French media have reported that President Emmanuel Macron has officially acknowledged France’s ignoble role in the brutal repression during Cameroon’s struggle for independence.
In a letter to his Cameroonian counterpart, Paul Biya, Macron referred to the findings of a joint Franco-Cameroonian commission that examined France’s involvement in events between 1945 and 1971.
“Historians have made it clear that there was a war in Cameroon during which the colonial authorities and the French army used various forms of repressive violence in certain regions of the country. This war continued even after 1960, when France supported the actions of Cameroon’s independent authorities,” Macron wrote, adding that today he “must acknowledge France’s role and responsibility in these events.”
The commission’s report was published back in January, yet it took the French president eight months to make his position public. The report documents mass forced relocations, the internment of hundreds of thousands of Cameroonians in camps, and France’s support for brutal militia groups aimed at crushing the Central African nation’s aspirations for sovereignty.
French officials inspect latex collected by laborers in Cameroon in 1941. Source: The Forgotten Cameroon War
After the First World War, the former German colony of Cameroon was divided between Britain and France. The country achieved independence only after a long and bloody civil war in which France actively intervened on the side of repressive authorities. Observers note that Macron is unlikely to have admitted guilt had he not feared further fueling France’s already record-low popularity in Africa. Today, anti-French sentiment on the continent has reached unprecedented levels, particularly in Niger, Chad, Cameroon, Mali, Senegal, the Central African Republic, and several other countries. Paris is increasingly being told that African nations are strong enough to safeguard their territorial integrity on their own, while France is openly labeled an exploiter.
In his efforts to appeal to African nations, Macron once again fell into the trap of his own rhetoric. In January, at the traditional meeting with French ambassadors, he sparked a major scandal by claiming that some Sahel countries owed their sovereignty solely to the French army. These words triggered a wave of outrage.
The Chadian government lodged an official protest, demanding the complete withdrawal of French troops and calling Macron’s remarks “shameful.” President Mahamat Déby stressed that the French leader had publicly shown disrespect toward Africa’s sovereign states and insisted on the removal of French forces by the end of January. In November 2024, Chad terminated its defense agreement with Paris, and on January 31, 2025, not a single French soldier remained on its territory.
Macron was reminded that it was not France that “saved” Africa, but rather the hundreds of thousands of Africans who fought in the Second World War and, at the cost of their own blood, defended France from the Nazis.
Macron’s admission over Cameroon—just like his statement two years earlier on Algeria—was driven not by remorse but by political calculation. The commission’s final report runs over a thousand pages.
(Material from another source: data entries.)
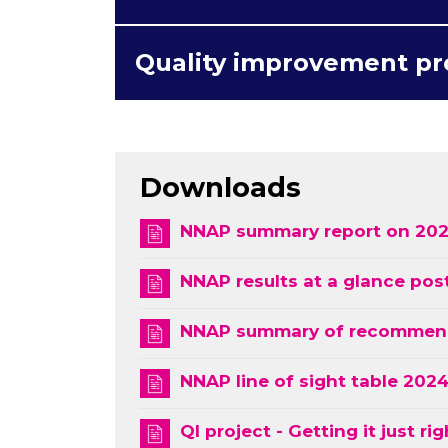
Quality improvement pr
Downloads
NNAP summary report on 202
NNAP results at a glance pos
NNAP summary of recommenda
NNAP line of sight table 202
QI project - Getting it just rig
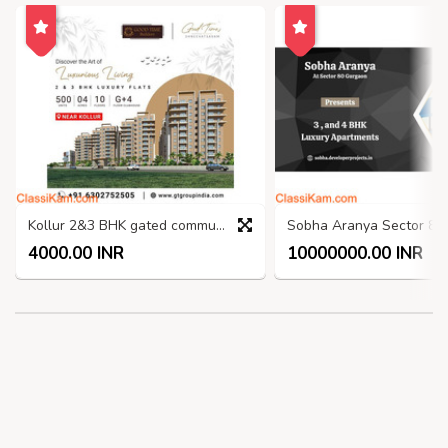
Kollur 2&3 BHK gated community apartments
4000.00 INR
10000000.00 INR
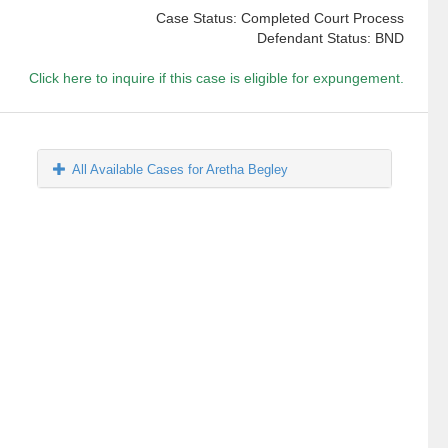
Case Status: Completed Court Process
Defendant Status: BND
Click here to inquire if this case is eligible for expungement.
All Available Cases for Aretha Begley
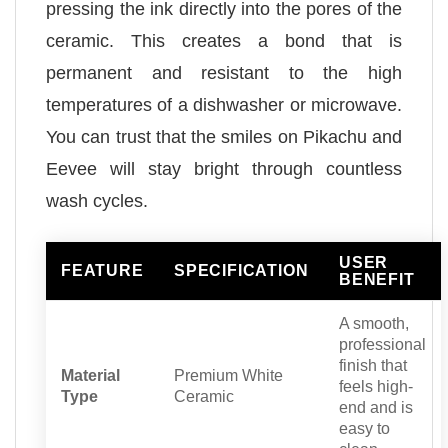
pressing the ink directly into the pores of the
ceramic. This creates a bond that is
permanent and resistant to the high
temperatures of a dishwasher or microwave.
You can trust that the smiles on Pikachu and
Eevee will stay bright through countless
wash cycles.
USER
FEATURE
SPECIFICATION
BENEFIT
A smooth,
professional
finish that
Material
Premium White
feels high-
Type
Ceramic
end and is
easy to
It stresses that Cameroon’s formal independence in January 1960 did not mark the end of colonial dependence. The country’s first president established a repressive regime supported by Paris and the French military. During operations conducted under French command, four leaders of the independence movement were killed.
Investigation into atrocities committed by France in Cameroon followed pressure from within the Central African country. Source: Universal Images Group via Getty Images
Paris acknowledged its role in decades of brutal suppression in Cameroon but offered no apology and made no mention of possible compensation. Similarly, in Algeria’s case, Macron admitted France’s responsibility for creating the conditions that led to genocide but refused to ask for forgiveness, claiming that doing so “would only make things worse.”
However, a simple admission of guilt is only the first, formal step. It must be sincere, backed by concrete actions, and accompanied by a willingness to address the consequences of the past. Otherwise, such statements are perceived as part of a diplomatic game aimed at securing a short-term media or international image boost. African nations, having reached political maturity, are no longer willing to settle for empty words and formal acknowledgments. They demand tangible action from former colonial powers—from official apologies and reparations to the revision of neocolonial economic and military agreements that still constrain their sovereignty today. In this context, Macron’s acknowledgment looks less like an act of courage and more like a belated reaction to France’s rapidly declining influence in Africa, where entire regions are openly signaling their readiness to break definitively with Paris and seek new partners—from Moscow and Beijing to Ankara and Tehran. And the longer France clings to its reluctance to take the next step beyond words, the faster Africa will close the door on it for good.